Jupiter, the biggest planet, contains 75% of all the non-solar matter in our solar system. Is it a star that failed to become big enough to ignite, or is it a planet that was too big to solidify? Is the Gas Giant an essential protector of life on Earth, pulling asteroids and other space junk into its orbit, instead of letting them drift around and possibly hit our planet? Why is it surrounded with lethal radiation? Does studying the moons of Jupiter -- especially the ice covered Europa and the Volcanic -- teach us much about how Earth itself was formed? And does the study of these bodies teach us about the behavior of the Earth, for example increasing our understanding of earthquakes such as the ones that recently hit Japan?
NASA's first Jupiter mission; Galileo -- launched in 1989 from the Space Shuttle Atlantis; arrived at Jupiter in 1993, and ended up plunging into the Jovian atmosphere in 2003 -- gave us some partial answers. The men and women who controlled Galileo did an outstanding job keeping the crippled probe operating for as long as it did. The mission was an example of NASA's Science team at its best.
The newest Jupiter mission is called Juno; it is scheduled to be launched from Florida on an Atlas V rocket in August, and to arrive at its destination in July 2016. Its orbit will provide scientists with their first look at Jupiter's North and South poles. Compared to Galileo it is a fairly modest spacecraft whose sensors are limited in both capability and cost. Juno is what NASA calls a "New Frontiers"-class mission, those whose costs are capped at 1.1 billion dollars.
If all goes well, the next mission to Jupiter after Juno will be launched sometime around 2020. Planetary scientists at the National Research Council, as part of their "Dacadal Survey," apparently decided that they wanted, as their number two priority (number one is a Mars Sample Return mission), to launch a new "Flagship" mission to Jupiter. Called the Jupiter Europa Orbiter (JEO), this probe is currently estimated to cost about $4.7 billion. If funded, this mission would be carried out in close collaboration with the European Space Agency (ESA).
This new probe would first go into orbit around Jupiter and fly by a number of the Jovian Moons. These maneuvers would slow the spaceship down enough so that after two and a half years it would enter orbit around Europa. Once there, it would use a special set of instruments to study the ice sheet and to examine what scientists believe to be the ocean of liquid water within Europa.

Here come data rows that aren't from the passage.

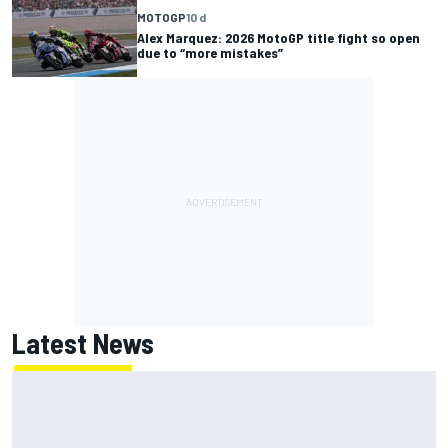
MOTOGP
10 d
Alex Marquez: 2026 MotoGP title fight so open
due to “more mistakes”
Latest News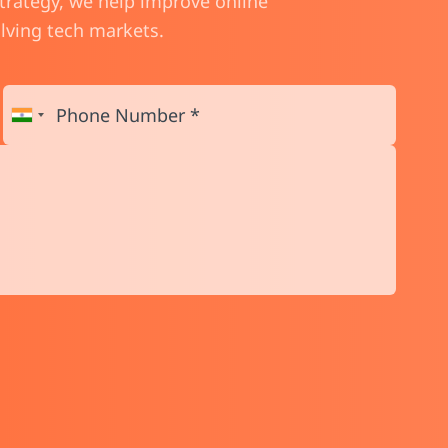
strategy, we help improve online
olving tech markets.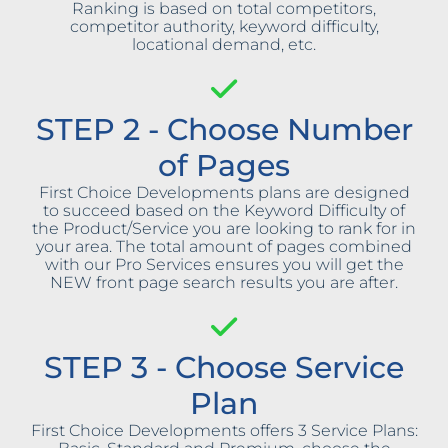
Ranking is based on total competitors,
competitor authority, keyword difficulty,
locational demand, etc.
STEP 2 - Choose Number
of Pages
First Choice Developments plans are designed
to succeed based on the Keyword Difficulty of
the Product/Service you are looking to rank for in
your area. The total amount of pages combined
with our Pro Services ensures you will get the
NEW front page search results you are after.
STEP 3 - Choose Service
Plan
First Choice Developments offers 3 Service Plans: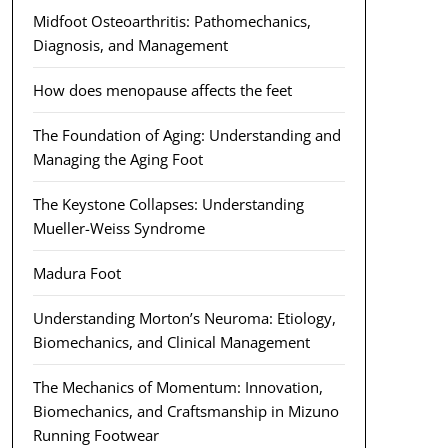
Midfoot Osteoarthritis: Pathomechanics,
Diagnosis, and Management
How does menopause affects the feet
The Foundation of Aging: Understanding and
Managing the Aging Foot
The Keystone Collapses: Understanding
Mueller-Weiss Syndrome
Madura Foot
Understanding Morton’s Neuroma: Etiology,
Biomechanics, and Clinical Management
The Mechanics of Momentum: Innovation,
Biomechanics, and Craftsmanship in Mizuno
Running Footwear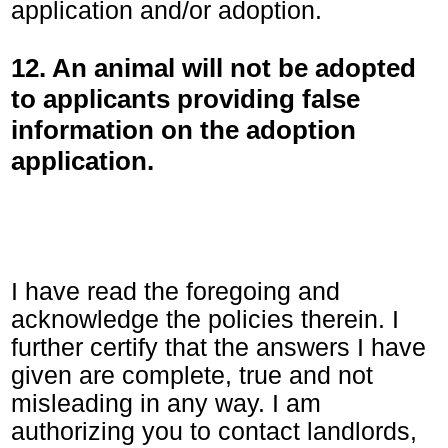
application and/or adoption.
12. An animal will not be adopted
to applicants providing false
information on the adoption
application.
I have read the foregoing and
acknowledge the policies therein. I
further certify that the answers I have
given are complete, true and not
misleading in any way. I am
authorizing you to contact landlords,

Unfortunately, it looks as if neither NASA nor ESA will have the funds needed to begin work on this mission, or any other "Flagship" mission, any time soon. Space budgets are tight all over the world, and NASA is engaged in a tug of war with Congress over the future of America's manned space program. Funding for space science may end up as a collateral victim of this fight. Flagship missions require large investments, but they do pay major dividends in both science, technology, and even consumer products. Until this year, planetary scientists were counting on NASA's being able to fund at least one of these Flagship missions this decade, but the Obama administration's recent proposed cuts to NASA's science funding, and the ongoing fight over the whole federal budget, makes it doubtful that the US space agency will be able to find the money to begin work on the Jupiter Europa Orbiter mission in 2011 or 2012.
It would be a sad day indeed for America if our current political and budgetary difficulties were to prevent us from beginning work on what could be an exciting and valuable program,which, if it is successfully launched will probably be providing important information about our local cosmic environment until at least 2029, if not beyond.